In the 1960s, cutting-edge international directors, writers and actors took America by storm. Sophia Loren changed the Academy landscape forever when she won best actress of 1961 for the Italian-language drama "Two Women." Loren shed her sex-symbol image for a distinctly non-glamorous turn as a woman who, along with her teenage daughter, is raped by soldiers during World War II. Loren beat out Audrey Hepburn for "Breakfast at Tiffany's," Piper Laurie in "The Hustler," Geraldine Page in "Summer and Smoke" and Natalie Wood for "Splendor in the Grass" for the best actress Oscar. (Three years later, Loren was nominated in the same category for the Italian comedy "Marriage Italian Style.")

The same year Loren won, Fellini was nominated for best director and original screenplay for his arthouse hit "La Dolce Vita." Other foreign nominees competing with "La Dolce Vita" in the latter category were "General Della Rovere" from Italy and "Ballad of a Soldier" from the Soviet Union.

The Italians scored several nominations the following year, with Marcello Mastroianni receiving his first Oscar nomination for best actor for the comedy "Divorce-Italian Style." The farce's director, Pietro Germi, lost to David Lean of "Lawrence of Arabia" for best director but won for co-writing the original screenplay. Other nominees in the screenplay category in 1962 included Ingmar Bergman for "Through a Glass Darkly" and Alain Robbe-Grillet for "Last Year at Marienbad."

Fellini picked up best director and original screenplay nominations for 1963's "81/2," which won Oscars for foreign-language film and costume design.

In 1965, Hiroshi Teshigahara became the first Japanese to receive a best director nomination, for his offbeat drama "Woman in the Dunes."

The following year, not one American-born actress was among the best actress nominees. Elizabeth Taylor--who won for "Who's Afraid of Virginia Woolf?"--was born in England, as were nominees Lynn Redgrave ("Georgy Girl") and her sister, Vanessa ("Morgan!"). Rounding out the five nominees were France's Anouk Aimee for "A Man and a Woman" and veteran performer Ida Kaminska for the Czech film "The Shop on Main Street." Aimee's director, Claude Lelouch, was nominated for best director and screenplay for the hit romance.

The Academy didn't shy away from controversial films. In 1968, Gillo Pontecorvo was nominated for best director and original screenplay for his thought-provoking "The Battle of Algiers," a documentary-style drama about the uprising of the Algerians against the French in the mid-'50s.

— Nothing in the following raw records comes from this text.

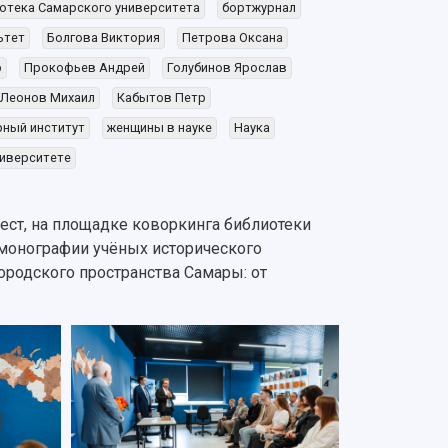
отека Самарского университета
бортжурнал
ьтет
Болгова Виктория
Петрова Оксана
р
Прокофьев Андрей
Голубинов Ярослав
Леонов Михаил
Кабытов Петр
рный институт
женщины в науке
Наука
иверситете
ест, на площадке коворкинга библиотеки
 монографии учёных исторического
родского пространства Самары: от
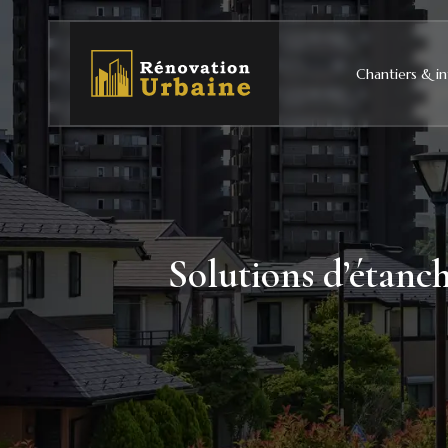
Chantiers & in
Solutions d’étanch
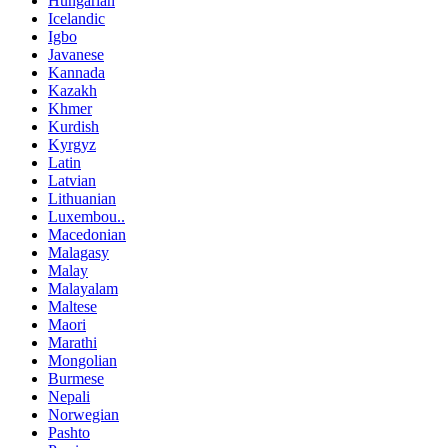
Hungarian
Icelandic
Igbo
Javanese
Kannada
Kazakh
Khmer
Kurdish
Kyrgyz
Latin
Latvian
Lithuanian
Luxembou..
Macedonian
Malagasy
Malay
Malayalam
Maltese
Maori
Marathi
Mongolian
Burmese
Nepali
Norwegian
Pashto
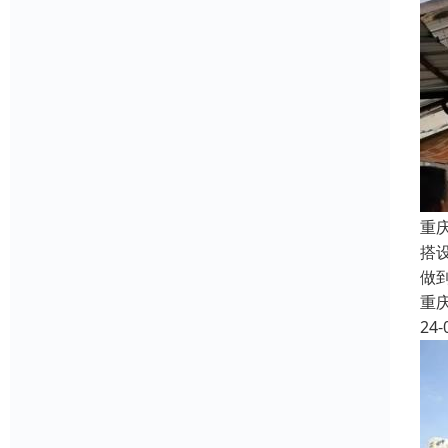
重
搭
做
重
24-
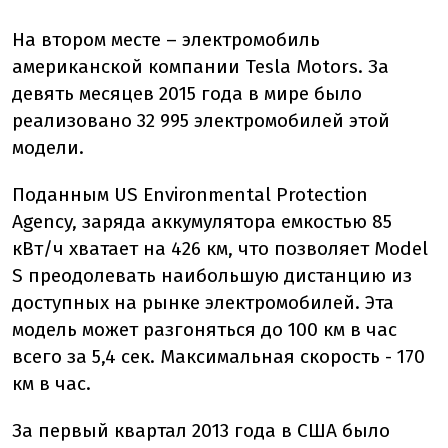
На втором месте – электромобиль
американской компании Tesla Motors. За
девять месяцев 2015 года в мире было
реализовано 32 995 электромобилей этой
модели.
Поданным US Environmental Protection
Agency, заряда аккумулятора емкостью 85
кВт/ч хватает на 426 км, что позволяет Model
S преодолевать наибольшую дистанцию из
доступных на рынке электромобилей. Эта
модель может разгоняться до 100 км в час
всего за 5,4 сек. Максимальная скорость - 170
км в час.
За первый квартал 2013 года в США было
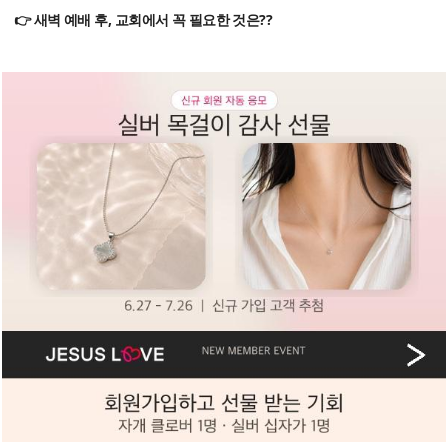
👉 새벽 예배 후, 교회에서 꼭 필요한 것은??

The '60s ended with not only the first and only X-rated film--"Midnight Cowboy"--to win the best picture honors, but the first foreign nominee for Best Film in 31 years. Costa-Gavras' intense French political thriller "Z" also scored a nomination for director and adapted screenplay. In the end, "Z" won Oscars for foreign language film and editing.

Tom O'Neil, author of "Movie Awards," believes the influx and acceptance of foreign films in the '60s occurred partly because of the boom in jet travel, which "suddenly made the American public not only more mobile, but more worldly. We discovered not only the rest of the world geographically, but we discovered it artistically. We were eager to bring it back home."